§ **Work to do**
a) Using the interview, explain in one to three sentences why Rachelle says reality television is a lot like the internet.
b) Summarize the interview in two sentences.
c) From the interview, return the passage from "Madison: I feel" up to and including "a studio together.".

§ **Text**
===============
Have you two been friends for a long time? It sounds like it!
Rachelle: So Madison and I had never actually met before we auditioned together for the show. I don’t even think we followed each other on Twitter? So we had both gone through another audition before we did ours together and I remember thinking, I’m not really sure this is something I want to do because I had largely been writing up until that point. But after the audition with Madison, I was sold. The chemistry was instantaneous and I truly don’t think I could do this show with anyone else.

Madison: I feel like I’m about to blow our cover here, but Rachelle and I haven’t known each other very long at all! We met at the beginning of the year during an audition taping where we were thrown together with no prep. I got off the Zoom and immediately knew I wanted to make this show together if given the chance. We’ve really only hung out in person twice, since we currently make the show remotely due to the parabola. Can’t wait until we can actually be in a studio together.

What else could ICYMI stand for?
Madison: Internet Creates Your Mental Illness.

What do you hope ICYMI does for people?
Madison: It’s our signoff, but I really do hope listening to our show helps people disconnect a little bit more. Which sounds counterintuitive, an internet culture show that wants you to log off. But I think we’ve done our best work if a listener vaguely registers something happening online and doesn’t bother to investigate further because they know ICYMI will cover it in a way that is (hopefully) concise, funny, and nuanced.

Do each of you have a culture wheelhouse? What is the thing that makes each of you go nuts?
Rachelle: For me, reality television. It’s honestly a lot like the internet in that they both really have an ability to capture the era they’re made in, in a more honest way than a prestige television show. You can kind of track the changing mores and morals of society by watching six seasons of the Bachelorette back to back. Our producer, Daniel Schoeder, calls reality tv the great American art form and I think that’s pretty accurate.

If you were going to start another podcast, don't worry about the logistics or if it would even make sense, what would it be?
Rachelle: I’m fully obsessed with the War of the Roses/early Tudor Era and you will hear me attempt to bring it up at any given opportunity so in a dream world with unlimited resources I’d love to do a really deeply-researched podcast about the Lancasters and the Plantagenets. They were all so messy! The Real Housewives of their time.

How do you decide which internet stories make it to the show?
===============
§ **Listed entries**
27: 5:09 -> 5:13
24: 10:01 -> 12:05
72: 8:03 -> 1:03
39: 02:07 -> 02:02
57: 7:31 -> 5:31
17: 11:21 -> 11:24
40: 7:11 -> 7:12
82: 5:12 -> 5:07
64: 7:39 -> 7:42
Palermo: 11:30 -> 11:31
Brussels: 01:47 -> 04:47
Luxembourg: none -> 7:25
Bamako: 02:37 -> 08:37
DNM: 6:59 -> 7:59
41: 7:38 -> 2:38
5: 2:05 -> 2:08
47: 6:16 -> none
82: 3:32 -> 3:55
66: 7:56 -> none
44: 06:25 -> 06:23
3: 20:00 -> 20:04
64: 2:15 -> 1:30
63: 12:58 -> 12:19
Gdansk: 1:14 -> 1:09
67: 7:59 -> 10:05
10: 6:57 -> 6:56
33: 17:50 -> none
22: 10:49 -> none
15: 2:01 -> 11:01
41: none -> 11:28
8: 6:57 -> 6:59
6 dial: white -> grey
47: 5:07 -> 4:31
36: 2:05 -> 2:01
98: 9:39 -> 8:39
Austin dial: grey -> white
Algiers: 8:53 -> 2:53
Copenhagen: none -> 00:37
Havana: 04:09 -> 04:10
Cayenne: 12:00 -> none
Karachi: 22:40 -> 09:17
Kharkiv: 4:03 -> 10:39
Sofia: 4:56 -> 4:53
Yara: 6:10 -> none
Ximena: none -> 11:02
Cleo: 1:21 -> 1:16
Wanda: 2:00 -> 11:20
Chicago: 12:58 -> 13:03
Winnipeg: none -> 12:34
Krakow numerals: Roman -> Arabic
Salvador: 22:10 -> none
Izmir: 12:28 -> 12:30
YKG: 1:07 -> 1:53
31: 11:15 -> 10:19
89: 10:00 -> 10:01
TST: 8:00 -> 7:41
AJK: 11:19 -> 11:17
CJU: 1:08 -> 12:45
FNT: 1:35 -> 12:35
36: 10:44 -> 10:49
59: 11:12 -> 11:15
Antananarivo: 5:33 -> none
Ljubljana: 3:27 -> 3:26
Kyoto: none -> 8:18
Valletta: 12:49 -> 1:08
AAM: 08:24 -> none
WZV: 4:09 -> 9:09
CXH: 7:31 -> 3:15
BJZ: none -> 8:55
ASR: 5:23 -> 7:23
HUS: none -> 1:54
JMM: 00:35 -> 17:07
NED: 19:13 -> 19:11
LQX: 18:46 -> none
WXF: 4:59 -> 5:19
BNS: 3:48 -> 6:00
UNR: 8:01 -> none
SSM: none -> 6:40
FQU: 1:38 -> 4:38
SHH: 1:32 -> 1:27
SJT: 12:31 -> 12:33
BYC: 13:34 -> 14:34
===============
§ **Expected responses**
a) Rachelle says both have an ability to capture the era they're made in more honestly than a prestige television show. Because of this, she says, you can track society's changing mores and morals by watching six seasons of the Bachelorette back to back.

b) Rachelle and Madison first met at an audition for the show ICYMI, felt instant chemistry, and currently make the show remotely. Madison hopes the show helps listeners disconnect by covering online events concisely, while Rachelle names reality television as her culture wheelhouse and imagines a deeply researched podcast about the Lancasters and the Plantagenets.

c)
Madison: I feel like I’m about to blow our cover here, but Rachelle and I haven’t known each other very long at all! We met at the beginning of the year during an audition taping where we were thrown together with no prep. I got off the Zoom and immediately knew I wanted to make this show together if given the chance. We’ve really only hung out in person twice, since we currently make the show remotely due to the parabola. Can’t wait until we can actually be in a studio together.